Ce dernier avait été écroué, sur une ordonnance judiciaire émanant du juge d’instruction de la 2e chambre du tribunal près la même juridiction, à la prison de Bab Edjedid (Serkadji), et ce durant quelques jours.

Le mis en cause avait été traduit en justice par l’actuel bâtonnier de la région d’Alger, en l’occurrence Me Abdelmadjid Silini – celui-ci a décroché un 5e mandat consécutif lors du renouvellement des membres du Conseil de l’ordre des avocats du barreau d’Alger – pour, notamment, injures et menaces.

Dans sa plainte, Me Abdelmadjid Silini avait affirmé avoir fait « l’objet de graves menaces au sein même de son bureau par son antagoniste qui l’a traité de tous les noms ».

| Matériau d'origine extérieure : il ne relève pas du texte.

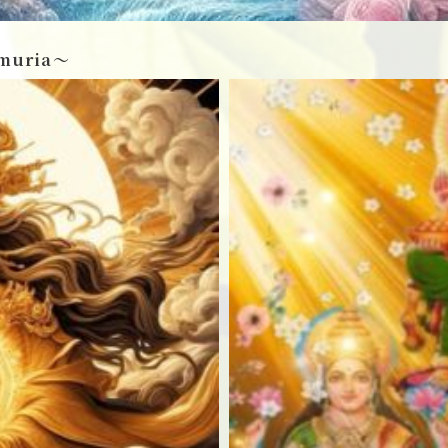
muria〜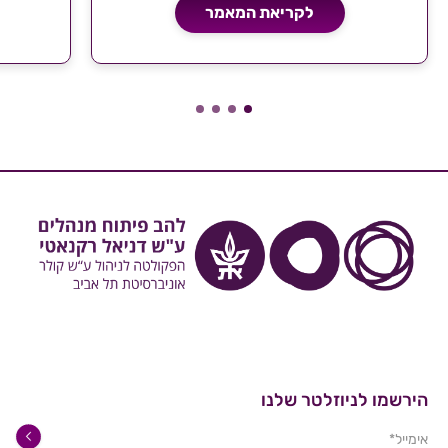
לקריאת המאמר
הירשמו לניוזלטר שלנו
אימייל*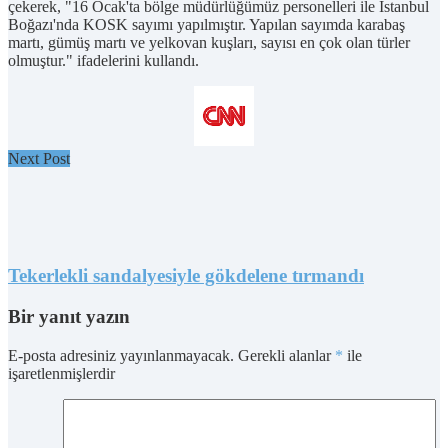
çekerek, "16 Ocak'ta bölge müdürlüğümüz personelleri ile İstanbul
Boğazı'nda KOSK sayımı yapılmıştır. Yapılan sayımda karabaş
martı, gümüş martı ve yelkovan kuşları, sayısı en çok olan türler
olmuştur." ifadelerini kullandı.
Next Post
Tekerlekli sandalyesiyle gökdelene tırmandı
Bir yanıt yazın
E-posta adresiniz yayınlanmayacak.
Gerekli alanlar
*
ile
işaretlenmişlerdir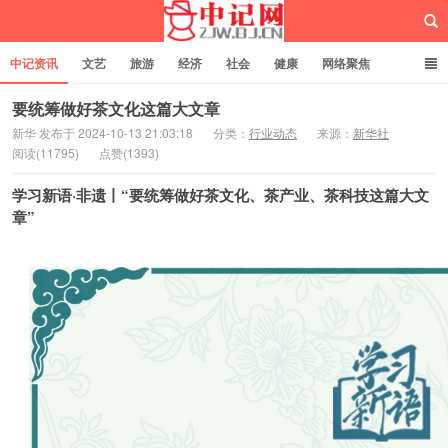
中记资讯
文艺
旅游
经济
社会
健康
网络聚焦
企业管理
网站建设
记者专栏
独立页面
服务
诚聘英才
要统筹做好茶文化这篇大文章
新华 发布于 2024-10-13 21:03:18
分类：
行业动态
来源：
新华社
阅读(11795)
点赞(1393)
中记网
学习新语·非遗丨“要统筹做好茶文化、茶产业、茶科技这篇大文
章”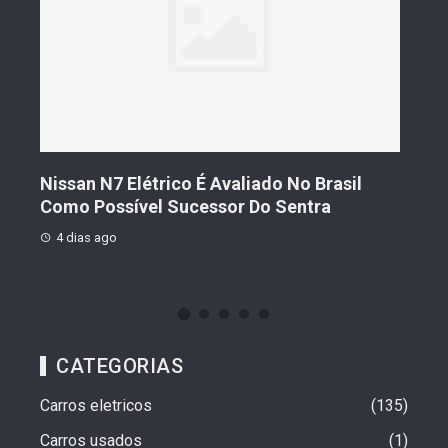
s De
Nissan N7 Elétrico É Avaliado No Brasil
Gee
o
Como Possível Sucessor Do Sentra
Ven
4 dias ago
4 d
CATEGORIAS
Carros eletricos
135
Carros usados
1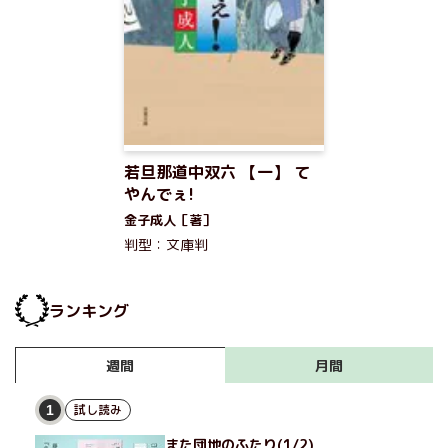
若旦那道中双六 【一】 て
やんでぇ!
金子成人［著］
判型：文庫判
ランキング
月間
週間
試し読み
1
また団地のふたり(1/2)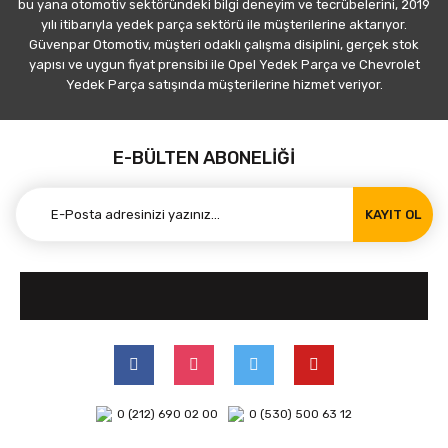
bu yana otomotiv sektöründeki bilgi deneyim ve tecrübelerini, 2019
yılı itibarıyla yedek parça sektörü ile müşterilerine aktarıyor.
Güvenpar Otomotiv, müşteri odaklı çalışma disiplini, gerçek stok
yapısı ve uygun fiyat prensibi ile Opel Yedek Parça ve Chevrolet
Yedek Parça satışında müşterilerine hizmet veriyor.
E-BÜLTEN ABONELİĞİ
KAYIT OL
0 (212) 690 02 00
0 (530) 500 63 12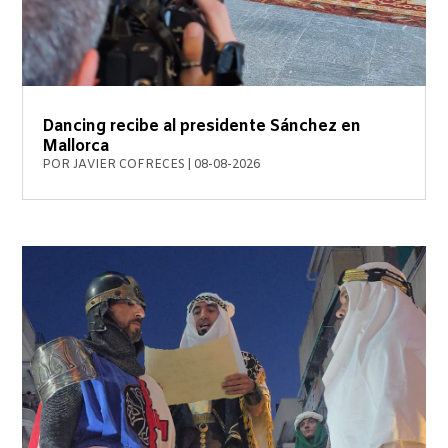
Dancing recibe al presidente Sánchez en
Mallorca
POR
JAVIER COFRECES
|
08-08-2026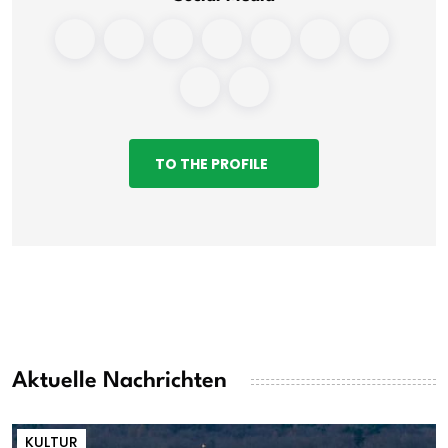
TO THE PROFILE
Aktuelle Nachrichten
KULTUR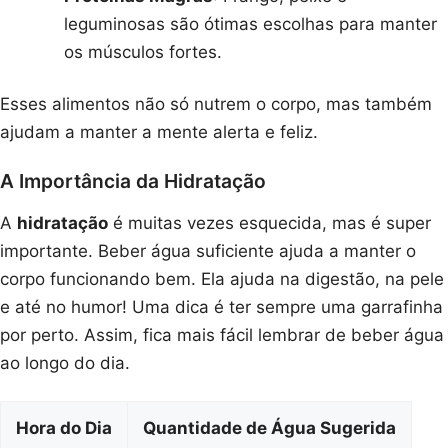
leguminosas são ótimas escolhas para manter
os músculos fortes.
Esses alimentos não só nutrem o corpo, mas também
ajudam a manter a mente alerta e feliz.
A Importância da Hidratação
A
hidratação
é muitas vezes esquecida, mas é super
importante. Beber água suficiente ajuda a manter o
corpo funcionando bem. Ela ajuda na digestão, na pele
e até no humor! Uma dica é ter sempre uma garrafinha
por perto. Assim, fica mais fácil lembrar de beber água
ao longo do dia.
Hora do Dia
Quantidade de Água Sugerida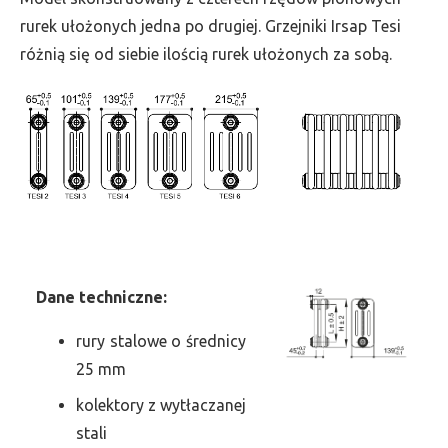
szer.
rurek ułożonych jedna po drugiej. Grzejniki Irsap Tesi
855,
różnią się od siebie ilością rurek ułożonych za sobą.
moc
3470
Dane
t
echniczne:
rury stalowe o średnicy
25 mm
kolektory z wytłaczanej
stali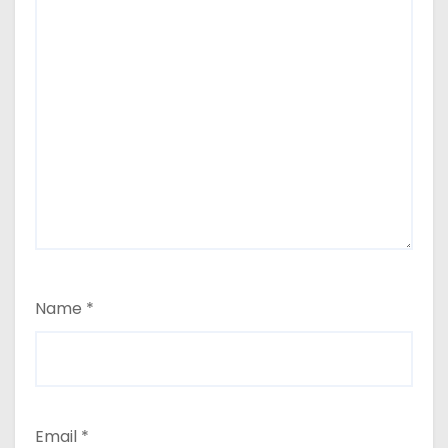
Name
*
Email
*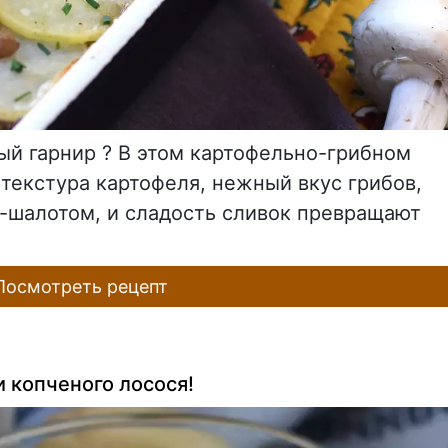
ый гарнир ? В этом картофельно-грибном
 текстура картофеля, нежный вкус грибов,
-шалотом, и сладость сливок превращают
осмотреть рецепт
и копченого лосося!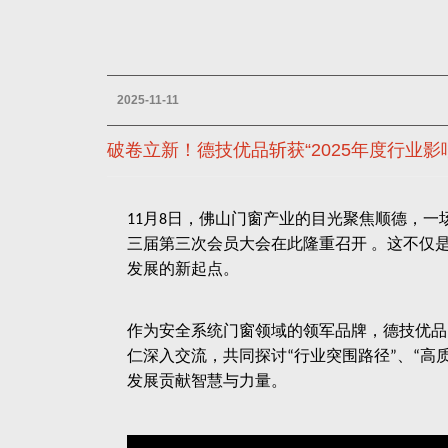
2025-11-11
破卷立新！德技优品斩获“2025年度行业影
月
日，佛山门窗产业的目光聚焦顺德，一
11
8
三届第三次会员大会在此隆重召开 。这不仅
发展的新起点。
作为安全系统门窗领域的领军品牌，德技优品
仁深入交流，共同探讨
行业突围路径
、
高
“
”
“
发展贡献智慧与力量。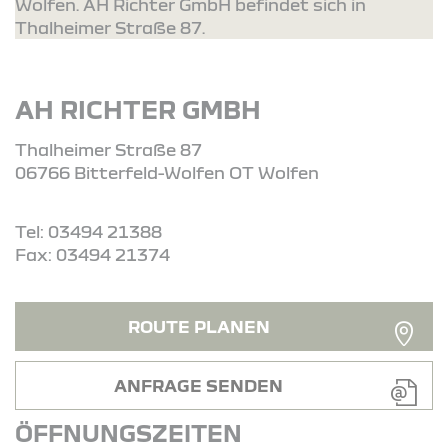
Wolfen. AH Richter GmbH befindet sich in
Thalheimer Straße 87.
AH RICHTER GMBH
Thalheimer Straße 87
06766 Bitterfeld-Wolfen OT Wolfen
Tel: 03494 21388
Fax: 03494 21374
ROUTE PLANEN
ANFRAGE SENDEN
ÖFFNUNGSZEITEN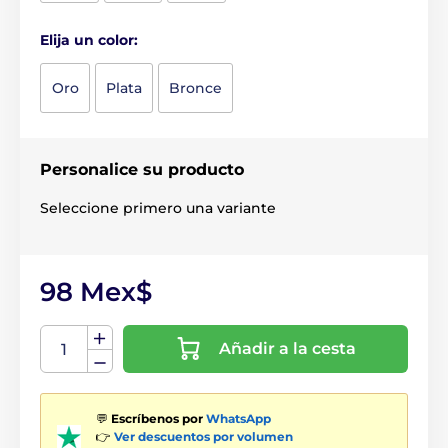
Elija un color:
Oro
Plata
Bronce
Personalice su producto
Seleccione primero una variante
98 Mex$
Añadir a la cesta
💬
Escríbenos por
WhatsApp
👉
Ver descuentos por volumen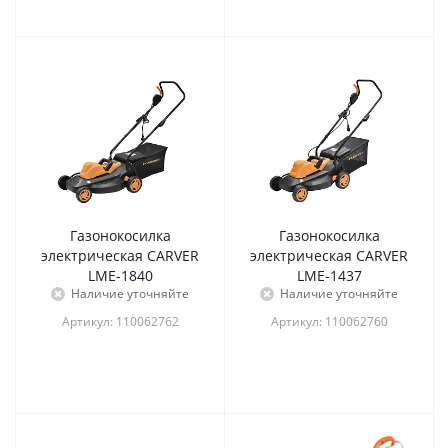
Газонокосилка
Газонокосилка
электрическая CARVER
электрическая CARVER
LME-1840
LME-1437
Наличие уточняйте
Наличие уточняйте
Артикул: 110062762
Артикул: 110062760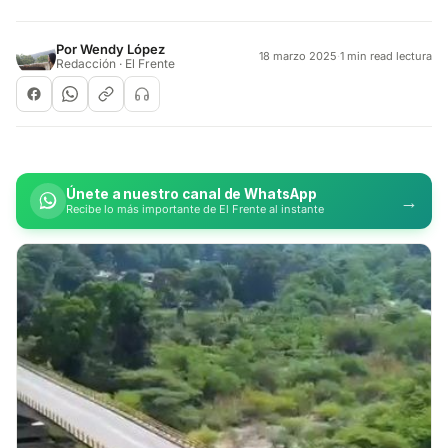
Por
Wendy López
18 marzo 2025
·
1 min read lectura
Redacción · El Frente
Únete a nuestro canal de WhatsApp
→
Recibe lo más importante de El Frente al instante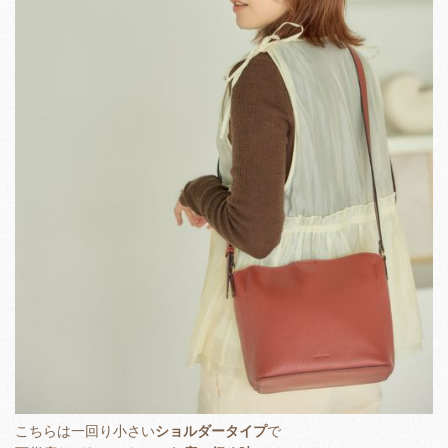
こちらは一回り小さい
ショルダータイプ
で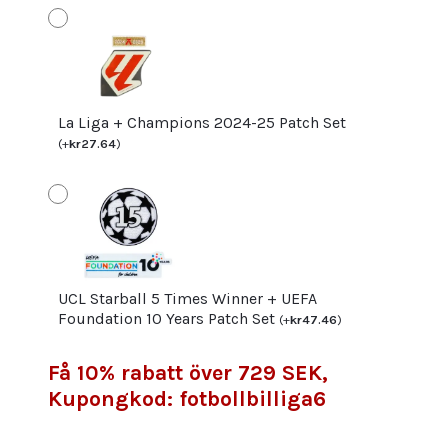
Korta
byxor
mängd
La Liga + Champions 2024-25 Patch Set
(
+
kr
27.64
)
UCL Starball 5 Times Winner + UEFA
Foundation 10 Years Patch Set
(
+
kr
47.46
)
Få 10% rabatt över 729 SEK,
Kupongkod: fotbollbilliga6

Le plaignant avait par ailleurs indiqué, lors de l’instruction judiciaire, que « le mis en cause lui avait déclaré qu’il s’opposerait à son élection une autre fois à la tête du barreau d’Alger, allant jusqu’à le menacer de mort en cas de réussite ».

Me Amara Mohsene avait déposé, rappelons-le, en été 2014, une requête devant le tribunal administratif d’Alger, demandant l’annulation pure et simple de l’assemblée générale des avocats du barreau d’Alger, laquelle s’était transformée en une arène de combat, et ce pour non-respect du règlement intérieur régissant la profession de l’avocat.

Me Mohsene avait estimé que le bâtonnier de la région d’Alger n’avait respecté aucune forme prévue dans la loi relative à l’organisation de la profession de l’avocat car l’ordre du jour de l’assemblée générale devait être communiqué 15 jours à l’avance aux avocats puis être approuvé par les 31 membres du Conseil de l’ordre des avocats du barreau.

Toujours selon lui, les membres du Conseil n’ont été informés du contenu de l’assemblée que la veille de sa tenue, d’où un complot bel et bien maquillé par l’entourage de son antagoniste : « Ils ont témoigné contre moi car ils ont peur de lui. Ils ont déclaré que je l’avais injurié et menacé alors qu’ils n’étaient pas présents au moment des faits. »

Me Mohsene avait déposé une plainte contre le jeune avocat qui l’a violenté : « Je me réserve le droit de le poursuivre devant le conseil disciplinaire du bâtonnat et si aucune décision ne venait à être prise à son encontre suite à son comportement irresponsable et agressif, je serais obligé de l’ester en justice ».

Il disait détenir des preuves matérielles tangibles quant à l’agression dont il a fait l’objet et se disait également avoir été témoin dans une agression similaire dont a été victime un autre confrère de la profession par le même avocat. Ce dernier avait été amené, a ajouté Me Mohsene, devant le conseil disciplinaire du barreau d’Alger.

Me Mohsene avait, en outre, affirmé que son épouse, qui fait partie du barreau d’Alger depuis plus de 23 ans, compte de son côté introduire une plainte devant notamment le parquet de la République du tribunal d’Alger pour « agression verbale » contre certains avocats qui l’avaient sommée de quitter la salle des conférences lors de l’assemblée générale des avocats d’Alger.

En outre, un incident s’est produit entre Me Amara Mohsene et Kamel Alleug ce jour-là, et les choses auraient pris une autre tournure si ce n’était l’intervention de certains avocats qui ont réussi à calmer les esprits.

Le mis en cause a nié, au cours de son audition, les faits qui lui ont été reprochés au cours de l’enquête préliminaire et de l’instruction judiciaire, arguant qu’il fait l’objet « d’un coup monté de toutes pièces par l’actuel bâtonnier et ses proches collaborateurs ».